:: RECORDS SUPPLIED
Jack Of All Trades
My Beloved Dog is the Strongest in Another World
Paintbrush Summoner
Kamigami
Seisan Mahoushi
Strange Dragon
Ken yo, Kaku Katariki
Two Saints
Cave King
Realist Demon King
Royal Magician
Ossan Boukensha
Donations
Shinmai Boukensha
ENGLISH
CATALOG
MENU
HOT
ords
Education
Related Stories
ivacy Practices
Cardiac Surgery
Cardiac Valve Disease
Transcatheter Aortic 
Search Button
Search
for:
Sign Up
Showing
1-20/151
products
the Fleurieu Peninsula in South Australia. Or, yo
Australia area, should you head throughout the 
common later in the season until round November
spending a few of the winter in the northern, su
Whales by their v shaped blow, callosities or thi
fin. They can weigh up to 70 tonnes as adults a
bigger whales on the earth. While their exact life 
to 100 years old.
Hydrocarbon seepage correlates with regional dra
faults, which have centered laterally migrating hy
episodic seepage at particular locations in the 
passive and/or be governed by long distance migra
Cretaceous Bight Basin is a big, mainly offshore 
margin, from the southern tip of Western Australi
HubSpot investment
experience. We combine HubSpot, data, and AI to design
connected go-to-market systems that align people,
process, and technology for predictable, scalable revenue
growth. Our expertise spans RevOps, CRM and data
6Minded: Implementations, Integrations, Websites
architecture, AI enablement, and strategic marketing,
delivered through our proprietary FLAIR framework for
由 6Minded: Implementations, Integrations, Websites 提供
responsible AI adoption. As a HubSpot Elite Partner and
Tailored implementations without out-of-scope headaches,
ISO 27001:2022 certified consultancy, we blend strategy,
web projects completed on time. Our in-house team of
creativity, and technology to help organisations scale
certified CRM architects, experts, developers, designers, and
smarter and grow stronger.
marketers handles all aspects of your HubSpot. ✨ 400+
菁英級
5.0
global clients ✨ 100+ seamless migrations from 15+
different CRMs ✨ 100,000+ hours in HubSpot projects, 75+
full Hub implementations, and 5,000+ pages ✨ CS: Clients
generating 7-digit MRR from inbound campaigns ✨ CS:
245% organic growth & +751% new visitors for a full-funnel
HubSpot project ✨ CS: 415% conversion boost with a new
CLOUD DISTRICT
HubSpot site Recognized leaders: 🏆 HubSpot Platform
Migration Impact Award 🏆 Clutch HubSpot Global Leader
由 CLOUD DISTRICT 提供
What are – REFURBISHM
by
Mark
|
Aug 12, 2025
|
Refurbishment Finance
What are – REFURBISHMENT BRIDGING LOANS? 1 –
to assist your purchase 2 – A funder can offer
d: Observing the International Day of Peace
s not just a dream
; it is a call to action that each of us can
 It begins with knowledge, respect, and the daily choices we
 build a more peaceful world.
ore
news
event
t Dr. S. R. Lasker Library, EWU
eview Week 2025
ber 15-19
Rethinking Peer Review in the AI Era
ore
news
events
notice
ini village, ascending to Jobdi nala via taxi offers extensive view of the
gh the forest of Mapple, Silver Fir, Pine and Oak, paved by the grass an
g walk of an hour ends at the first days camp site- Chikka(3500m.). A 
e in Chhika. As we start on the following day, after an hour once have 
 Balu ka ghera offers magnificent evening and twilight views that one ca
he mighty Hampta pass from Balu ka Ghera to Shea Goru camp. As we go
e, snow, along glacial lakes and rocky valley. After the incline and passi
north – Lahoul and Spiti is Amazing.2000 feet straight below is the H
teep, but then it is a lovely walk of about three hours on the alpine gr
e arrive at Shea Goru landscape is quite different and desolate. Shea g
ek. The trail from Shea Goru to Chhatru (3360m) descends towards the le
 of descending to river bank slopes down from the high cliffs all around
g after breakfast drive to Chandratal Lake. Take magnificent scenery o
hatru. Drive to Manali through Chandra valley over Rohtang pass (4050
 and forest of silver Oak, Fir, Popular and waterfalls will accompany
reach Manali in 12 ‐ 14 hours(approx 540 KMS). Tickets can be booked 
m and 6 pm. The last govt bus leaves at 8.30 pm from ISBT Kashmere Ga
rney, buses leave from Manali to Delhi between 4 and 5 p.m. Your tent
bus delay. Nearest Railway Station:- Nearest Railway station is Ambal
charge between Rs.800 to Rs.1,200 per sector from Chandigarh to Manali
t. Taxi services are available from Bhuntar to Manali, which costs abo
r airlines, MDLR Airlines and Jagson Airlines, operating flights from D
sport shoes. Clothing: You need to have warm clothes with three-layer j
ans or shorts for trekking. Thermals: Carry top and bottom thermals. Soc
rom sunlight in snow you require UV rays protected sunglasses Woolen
::::
- _WHAT IS EXPECTED_: Down to the last line, repeat the data exactly.

- _EXERCISE OUTPUT_:
Jack Of All Trades
My Beloved Dog is the Strongest in Another World
Paintbrush Summoner
Kamigami
Seisan Mahoushi
Strange Dragon
Ken yo, Kaku Katariki
Two Saints
Cave King
Realist Demon King
Royal Magician
Ossan Boukensha
Donations
Shinmai Boukensha
ENGLISH
CATALOG
MENU
HOT
ords
Education
Related Stories
ivacy Practices
Cardiac Surgery
Cardiac Valve Disease
Transcatheter Aortic 
Search Button
Search
for:
Sign Up
Showing
1-20/151
products
the Fleurieu Peninsula in South Australia. Or, yo
Australia area, should you head throughout the 
common later in the season until round November
spending a few of the winter in the northern, su
Whales by their v shaped blow, callosities or thi
fin. They can weigh up to 70 tonnes as adults a
bigger whales on the earth. While their exact life 
to 100 years old.
Hydrocarbon seepage correlates with regional dra
faults, which have centered laterally migrating hy
episodic seepage at particular locations in the 
passive and/or be governed by long distance migra
Cretaceous Bight Basin is a big, mainly offshore 
margin, from the southern tip of Western Australi
HubSpot investment
experience. We combine HubSpot, data, and AI to design
connected go-to-market systems that align people,
process, and technology for predictable, scalable revenue
growth. Our expertise spans RevOps, CRM and data
6Minded: Implementations, Integrations, Websites
architecture, AI enablement, and strategic marketing,
delivered through our proprietary FLAIR framework for
由 6Minded: Implementations, Integrations, Websites 提供
responsible AI adoption. As a HubSpot Elite Partner and
Tailored implementations without out-of-scope headaches,
ISO 27001:2022 certified consultancy, we blend strategy,
web projects completed on time. Our in-house team of
creativity, and technology to help organisations scale
certified CRM architects, experts, developers, designers, and
smarter and grow stronger.
marketers handles all aspects of your HubSpot. ✨ 400+
菁英級
5.0
global clients ✨ 100+ seamless migrations from 15+
different CRMs ✨ 100,000+ hours in HubSpot projects, 75+
full Hub implementations, and 5,000+ pages ✨ CS: Clients
generating 7-digit MRR from inbound campaigns ✨ CS:
245% organic growth & +751% new visitors for a full-funnel
HubSpot project ✨ CS: 415% conversion boost with a new
CLOUD DISTRICT
HubSpot site Recognized leaders: 🏆 HubSpot Platform
Migration Impact Award 🏆 Clutch HubSpot Global Leader
由 CLOUD DISTRICT 提供
What are – REFURBISHM
by
Mark
|
Aug 12, 2025
|
Refurbishment Finance
What are – REFURBISHMENT BRIDGING LOANS? 1 –
to assist your purchase 2 – A funder can offer
d: Observing the International Day of Peace
s not just a dream
; it is a call to action that each of us can
 It begins with knowledge, respect, and the daily choices we
 build a more peaceful world.
ore
news
event
t Dr. S. R. Lasker Library, EWU
eview Week 2025
ber 15-19
Rethinking Peer Review in the AI Era
ore
news
events
notice
ini village, ascending to Jobdi nala via taxi offers extensive view of the
gh the forest of Mapple, Silver Fir, Pine and Oak, paved by the grass an
g walk of an hour ends at the first days camp site- Chikka(3500m.). A 
e in Chhika. As we start on the following day, after an hour once have 
 Balu ka ghera offers magnificent evening and twilight views that one ca
he mighty Hampta pass from Balu ka Ghera to Shea Goru camp. As we go
e, snow, along glacial lakes and rocky valley. After the incline and passi
north – Lahoul and Spiti is Amazing.2000 feet straight below is the H
teep, but then it is a lovely walk of about three hours on the alpine gr
e arrive at Shea Goru landscape is quite different and desolate. Shea g
ek. The trail from Shea Goru to Chhatru (3360m) descends towards the le
 of descending to river bank slopes down from the high cliffs all around
g after breakfast drive to Chandratal Lake. Take magnificent scenery o
hatru. Drive to Manali through Chandra valley over Rohtang pass (4050
 and forest of silver Oak, Fir, Popular and waterfalls will accompany
reach Manali in 12 ‐ 14 hours(approx 540 KMS). Tickets can be booked 
m and 6 pm. The last govt bus leaves at 8.30 pm from ISBT Kashmere Ga
rney, buses leave from Manali to Delhi between 4 and 5 p.m. Your tent
bus delay. Nearest Railway Station:- Nearest Railway station is Ambal
charge between Rs.800 to Rs.1,200 per sector from Chandigarh to Manali
t. Taxi services are available from Bhuntar to Manali, which costs abo
r airlines, MDLR Airlines and Jagson Airlines, operating flights from D
sport shoes. Clothing: You need to have warm clothes with three-layer j
ans or shorts for trekking. Thermals: Carry top and bottom thermals. Soc
rom sunlight in snow you require UV rays protected sunglasses Woolen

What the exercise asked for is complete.